TEXT UNDER STUDY:
Small ncRNAs are categorized in to small interfering RNAs (siRNAs) and miRNAs. Intermediate ncRNAs are small nuclear RNAs that are involved in splicing during protein synthesis, nucleolar RNAs that modify ribosome RNA, transcription start site (TSS)-associated RNAs and promoter-associated small RNAs [44]. Other ncRNAs with sizes over 200 nucleotides are categorized as lncRNAs.

These small, single-stranded RNA sequences not only help us improve our understanding of the physiological and pathophysiological processes at the cellular level, but might also become a valuable part of clinical practice in the future [45].

Eiring et al. reported that the dual role of miRNA genes in silencing activity is through base pairing with mRNA targets or decoying activity that interferes with the function of regulatory proteins in the development of different diseases. By the same token, the authors introduced a new concept that miRNAs can work as molecular decoys for RNA-binding proteins [46].

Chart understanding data
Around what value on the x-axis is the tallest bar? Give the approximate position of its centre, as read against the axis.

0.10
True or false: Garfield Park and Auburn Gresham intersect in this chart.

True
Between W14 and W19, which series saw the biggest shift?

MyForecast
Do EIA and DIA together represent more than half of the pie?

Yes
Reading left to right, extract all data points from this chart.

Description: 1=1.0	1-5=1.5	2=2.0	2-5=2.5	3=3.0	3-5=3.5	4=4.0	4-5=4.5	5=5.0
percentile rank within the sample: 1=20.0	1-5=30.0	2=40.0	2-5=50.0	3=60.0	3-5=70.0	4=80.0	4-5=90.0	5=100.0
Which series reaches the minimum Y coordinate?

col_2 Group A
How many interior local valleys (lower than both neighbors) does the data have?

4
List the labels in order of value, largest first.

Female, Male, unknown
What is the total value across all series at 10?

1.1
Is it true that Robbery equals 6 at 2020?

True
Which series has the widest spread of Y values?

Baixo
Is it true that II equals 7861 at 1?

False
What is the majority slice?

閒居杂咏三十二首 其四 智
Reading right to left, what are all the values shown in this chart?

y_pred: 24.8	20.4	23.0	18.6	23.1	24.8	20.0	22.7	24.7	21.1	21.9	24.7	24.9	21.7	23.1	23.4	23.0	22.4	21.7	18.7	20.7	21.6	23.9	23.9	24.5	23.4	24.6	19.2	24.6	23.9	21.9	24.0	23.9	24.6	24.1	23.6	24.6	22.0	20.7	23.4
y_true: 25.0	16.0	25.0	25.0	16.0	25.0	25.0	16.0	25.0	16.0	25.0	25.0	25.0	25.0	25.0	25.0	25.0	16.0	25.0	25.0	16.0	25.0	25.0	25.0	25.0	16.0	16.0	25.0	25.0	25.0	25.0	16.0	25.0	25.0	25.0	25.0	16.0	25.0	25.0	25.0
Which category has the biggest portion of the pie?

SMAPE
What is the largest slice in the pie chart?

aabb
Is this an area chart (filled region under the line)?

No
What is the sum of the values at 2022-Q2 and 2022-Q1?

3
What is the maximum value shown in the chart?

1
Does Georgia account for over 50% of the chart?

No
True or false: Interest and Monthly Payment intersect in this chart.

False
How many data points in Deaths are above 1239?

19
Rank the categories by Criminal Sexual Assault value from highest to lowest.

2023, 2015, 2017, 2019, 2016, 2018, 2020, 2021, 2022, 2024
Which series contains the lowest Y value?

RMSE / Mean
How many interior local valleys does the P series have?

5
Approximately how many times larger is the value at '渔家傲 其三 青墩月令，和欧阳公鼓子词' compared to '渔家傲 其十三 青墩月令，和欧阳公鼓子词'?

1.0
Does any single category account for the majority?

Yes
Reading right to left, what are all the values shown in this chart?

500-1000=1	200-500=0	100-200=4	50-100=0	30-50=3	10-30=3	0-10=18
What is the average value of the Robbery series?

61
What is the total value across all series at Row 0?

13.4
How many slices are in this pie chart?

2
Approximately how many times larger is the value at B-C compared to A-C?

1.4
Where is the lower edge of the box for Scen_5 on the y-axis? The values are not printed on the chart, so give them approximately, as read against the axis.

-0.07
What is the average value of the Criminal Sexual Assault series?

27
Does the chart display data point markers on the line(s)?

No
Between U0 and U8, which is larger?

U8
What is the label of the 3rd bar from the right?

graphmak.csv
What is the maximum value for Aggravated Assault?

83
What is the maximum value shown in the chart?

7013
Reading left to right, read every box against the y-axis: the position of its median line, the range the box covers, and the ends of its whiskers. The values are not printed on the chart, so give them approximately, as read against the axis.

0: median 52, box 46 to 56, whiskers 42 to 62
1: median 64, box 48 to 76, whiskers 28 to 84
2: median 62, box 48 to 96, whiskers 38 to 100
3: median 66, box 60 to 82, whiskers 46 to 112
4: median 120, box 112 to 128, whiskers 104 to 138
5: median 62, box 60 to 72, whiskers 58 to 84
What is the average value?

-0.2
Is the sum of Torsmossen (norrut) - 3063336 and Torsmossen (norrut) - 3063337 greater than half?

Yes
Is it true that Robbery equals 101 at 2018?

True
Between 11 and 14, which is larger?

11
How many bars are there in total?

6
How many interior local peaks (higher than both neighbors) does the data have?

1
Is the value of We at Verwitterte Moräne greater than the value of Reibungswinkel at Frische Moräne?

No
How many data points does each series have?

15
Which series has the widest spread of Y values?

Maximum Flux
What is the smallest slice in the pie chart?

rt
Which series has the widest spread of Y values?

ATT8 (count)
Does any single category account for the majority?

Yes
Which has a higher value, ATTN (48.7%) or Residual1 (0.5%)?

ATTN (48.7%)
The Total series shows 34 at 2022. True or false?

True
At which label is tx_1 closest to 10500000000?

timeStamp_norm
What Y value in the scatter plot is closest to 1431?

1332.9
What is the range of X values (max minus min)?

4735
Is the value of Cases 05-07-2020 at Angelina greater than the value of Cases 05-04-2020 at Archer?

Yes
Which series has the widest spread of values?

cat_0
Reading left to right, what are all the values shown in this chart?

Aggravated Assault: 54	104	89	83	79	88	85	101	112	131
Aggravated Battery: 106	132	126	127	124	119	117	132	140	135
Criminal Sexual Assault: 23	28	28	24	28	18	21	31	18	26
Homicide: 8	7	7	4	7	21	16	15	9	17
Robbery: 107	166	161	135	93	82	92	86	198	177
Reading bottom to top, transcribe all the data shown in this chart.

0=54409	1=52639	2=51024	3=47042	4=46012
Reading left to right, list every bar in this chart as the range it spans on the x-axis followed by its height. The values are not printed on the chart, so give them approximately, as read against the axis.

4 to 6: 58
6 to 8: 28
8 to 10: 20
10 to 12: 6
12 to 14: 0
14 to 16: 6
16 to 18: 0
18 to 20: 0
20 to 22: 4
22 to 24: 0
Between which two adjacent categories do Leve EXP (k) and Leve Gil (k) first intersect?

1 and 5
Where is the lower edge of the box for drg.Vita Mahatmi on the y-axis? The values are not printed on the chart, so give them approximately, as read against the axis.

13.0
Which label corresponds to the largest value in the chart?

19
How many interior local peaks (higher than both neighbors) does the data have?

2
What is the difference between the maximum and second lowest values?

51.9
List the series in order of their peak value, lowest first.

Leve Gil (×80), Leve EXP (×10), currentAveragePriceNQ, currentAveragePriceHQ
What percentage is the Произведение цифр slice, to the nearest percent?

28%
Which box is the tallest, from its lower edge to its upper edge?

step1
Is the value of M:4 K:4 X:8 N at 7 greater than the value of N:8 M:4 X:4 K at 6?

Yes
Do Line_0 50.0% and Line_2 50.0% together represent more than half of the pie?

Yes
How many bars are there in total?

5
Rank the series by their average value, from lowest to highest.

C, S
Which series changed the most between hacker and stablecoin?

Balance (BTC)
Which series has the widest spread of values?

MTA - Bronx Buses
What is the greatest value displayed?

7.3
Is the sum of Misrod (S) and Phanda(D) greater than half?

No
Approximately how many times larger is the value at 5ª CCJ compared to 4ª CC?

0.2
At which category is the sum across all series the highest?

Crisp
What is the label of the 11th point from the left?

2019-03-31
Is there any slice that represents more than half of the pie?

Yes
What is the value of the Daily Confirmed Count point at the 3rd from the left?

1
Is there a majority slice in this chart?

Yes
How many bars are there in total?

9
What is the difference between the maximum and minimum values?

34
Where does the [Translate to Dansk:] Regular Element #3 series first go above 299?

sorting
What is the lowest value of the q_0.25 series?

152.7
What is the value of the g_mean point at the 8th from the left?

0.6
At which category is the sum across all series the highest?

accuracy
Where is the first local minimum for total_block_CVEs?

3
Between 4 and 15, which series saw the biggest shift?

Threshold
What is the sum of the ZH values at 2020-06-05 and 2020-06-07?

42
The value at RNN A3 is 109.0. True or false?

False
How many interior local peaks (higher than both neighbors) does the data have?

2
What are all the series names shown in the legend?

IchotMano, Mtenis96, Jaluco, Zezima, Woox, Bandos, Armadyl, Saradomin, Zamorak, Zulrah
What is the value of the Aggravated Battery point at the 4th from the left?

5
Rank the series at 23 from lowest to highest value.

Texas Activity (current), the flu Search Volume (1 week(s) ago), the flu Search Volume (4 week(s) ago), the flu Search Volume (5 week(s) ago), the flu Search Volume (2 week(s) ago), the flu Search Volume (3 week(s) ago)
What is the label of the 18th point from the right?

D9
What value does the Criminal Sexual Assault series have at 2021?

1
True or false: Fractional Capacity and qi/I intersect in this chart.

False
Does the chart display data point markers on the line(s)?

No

TASK TO CARRY OUT: Continue the text on noncoding RNAs and miRNAs, picking up after its last sentence.

EXERCISE RESULT:
In the miRNAs biogenesis pathway, Drosha and Dicer, the two miRNA processing enzymes that are required for the maturation of miRNAs, are spatially separated, being localized in the nucleus and in the cytoplasm, respectively. Main function of miRNAsis to inhibit protein synthesis of protein-coding genes, either by inhibition of translation or mRNA degradation. Additionally, miRNAs can switch between translation repression and activation in coordination with cell cycle [47].

miRNAs which are most abundant in the skeletal or heart muscle, are the so-called myomiRs [48]. miR-1, miR-133, miR-208 and miR-499 are among the most widely investigated miRNAs in cardiac pathologies [49,50].

A recent report suggested that miR-1-1 and miR-1-2 were specifically expressed in cardiac and skeletal muscle precursor cells and that miR-1 regulates ventricular cardio myocytes [51]. Following this finding, Cheng et al. reported that miRNA-1 promotes myogenesis, while miR-133 which is clustered with miR-1, stimulates myoblast proliferation [51]. Later on, Rooij et al. reported the association of miRNAs with HF and cardiac hypertrophy [52]. Additionally, more than 100 miRNAs were identified to be dysregulated during cardiac hypertrophy and HF using miRNA microarray analysis [53].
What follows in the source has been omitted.